**PROBLEM STATEMENT**
Tally every line of the material where "Rooisering" occurs, then write the total by itself.

Start of DATASET

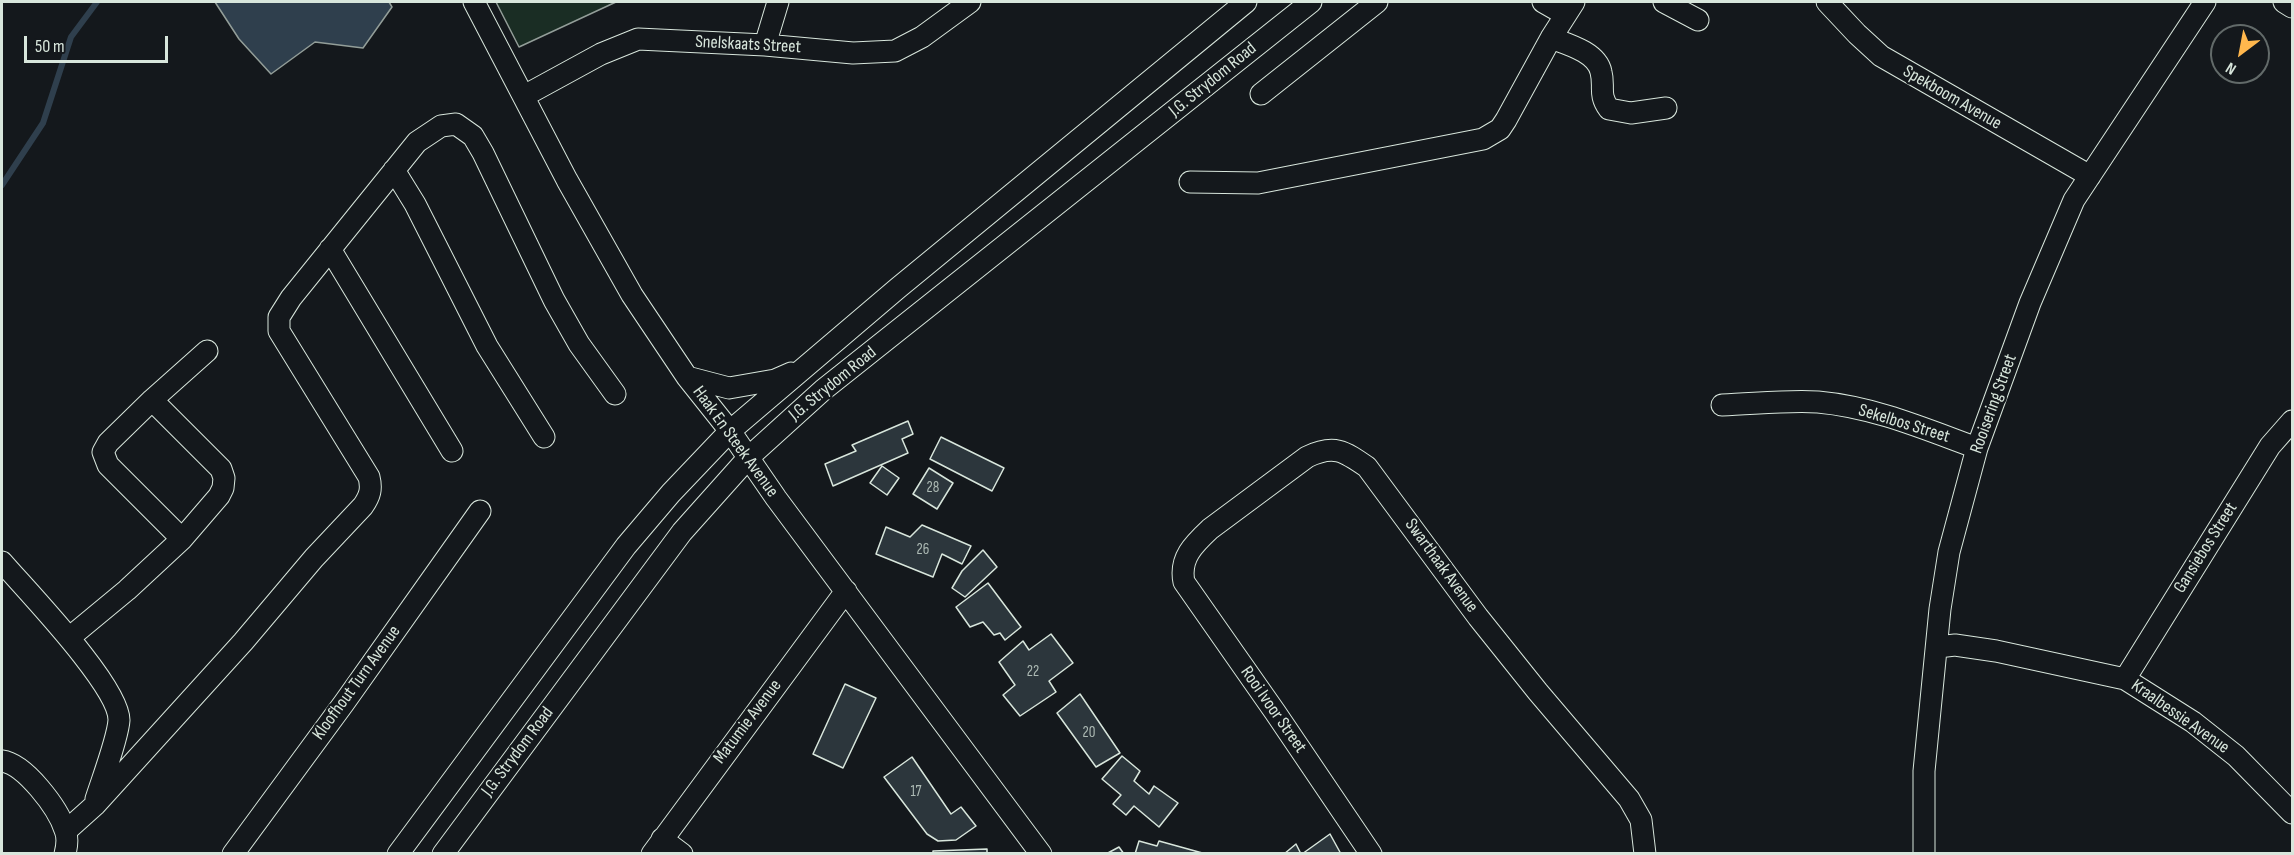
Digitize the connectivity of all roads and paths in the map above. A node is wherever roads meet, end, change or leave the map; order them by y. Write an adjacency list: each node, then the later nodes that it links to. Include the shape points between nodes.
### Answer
1 (778, 2): 16 (street)
2 (970, 2): 16 (street, Snelskaats Street, via 922,37 895,51)
3 (1246, 2): 25 (street, J.G. Strydom Road)
4 (1311, 2): 35 (street, J.G. Strydom Road, via 823,390)
5 (1377, 2): 17 (street)
6 (1543, 2): 13 (street)
7 (1664, 2): 14 (street)
8 (1827, 2): 21 (street, Spekboom Avenue, via 1881,56)
9 (2205, 2): 21 (street, Rooisering Street)
10 (2284, 2): 12 (street)
11 (475, 4): 18 (street, Haak En Steek Avenue)
12 (2292, 7)
13 (1569, 8): 15 (street)
14 (1698, 20)
15 (1551, 38): 19 (street, via 1594,60 1602,73 1601,95 1609,109 1631,113); 22 (street, via 1500,129 1483,139 1258,183)
16 (765, 45): 18 (street, Snelskaats Street, via 638,39 601,54)
17 (1261, 94)
18 (524, 96): 26 (street, Haak En Steek Avenue, via 619,274)
19 (1666, 108)
20 (394, 170): 23 (street); 27 (street, via 417,142 441,126 456,124 473,136 554,300); 32 (street, via 488,346)
21 (2090, 176): 33 (street, Rooisering Street, via 2055,241)
22 (1190, 182)
23 (330, 249): 34 (street); 46 (street, via 283,309 279,331 369,477 370,494)
24 (207, 351): 28 (street)
25 (804, 368): 26 (street, via 775,380 738,388); 31 (street, J.G. Strydom Road)
26 (687, 377): 31 (street, Haak En Steek Avenue)
27 (615, 394)
28 (152, 400): 37 (street, via 221,469 224,478 219,496); 37 (street, via 102,452)
29 (1722, 405): 33 (street, Sekelbos Street, via 1817,402 1848,406 1884,414)
30 (2292, 421): 43 (street, Gansiebos Street, via 2270,446)
31 (730, 431): 35 (street, Haak En Steek Avenue); 51 (street, J.G. Strydom Road, via 626,546)
32 (544, 437)
33 (1977, 448): 42 (street, Rooisering Street, via 1949,552)
34 (452, 451)
35 (749, 457): 40 (street, Haak En Steek Avenue); 52 (street, J.G. Strydom Road, via 682,532)
36 (480, 511): 50 (street, Kloofhout Turn Avenue)
37 (182, 539): 41 (street)
38 (2, 562): 41 (street)
39 (1183, 565): 55 (street, Rooi Ivoor Street, via 1184,582); 56 (street, Swarthaak Avenue, via 1190,549 1210,529 1307,458 1317,452 1346,452 1367,467 1478,617 1629,799 1641,820)
40 (846, 591): 48 (street, Matumie Avenue); 54 (street, Haak En Steek Avenue)
41 (69, 638): 46 (street, via 118,711 119,722)
42 (1938, 647): 43 (street, Kraalbessie Avenue, via 1955,645 1996,651); 57 (street, Rooisering Street, via 1924,771)
43 (2125, 679): 45 (street, Kraalbessie Avenue, via 2193,722)
44 (2, 761): 47 (street, via 22,770 56,812)
45 (2290, 804)
46 (95, 805): 47 (street)
47 (66, 831): 49 (street)
48 (657, 846): 53 (street)
49 (65, 854)
50 (232, 854)
51 (398, 854)
52 (443, 854)
53 (682, 854)
54 (1041, 854)
55 (1371, 854)
56 (1645, 854)
57 (1924, 854)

End of DATASET

**YOUR RESPONSE**
4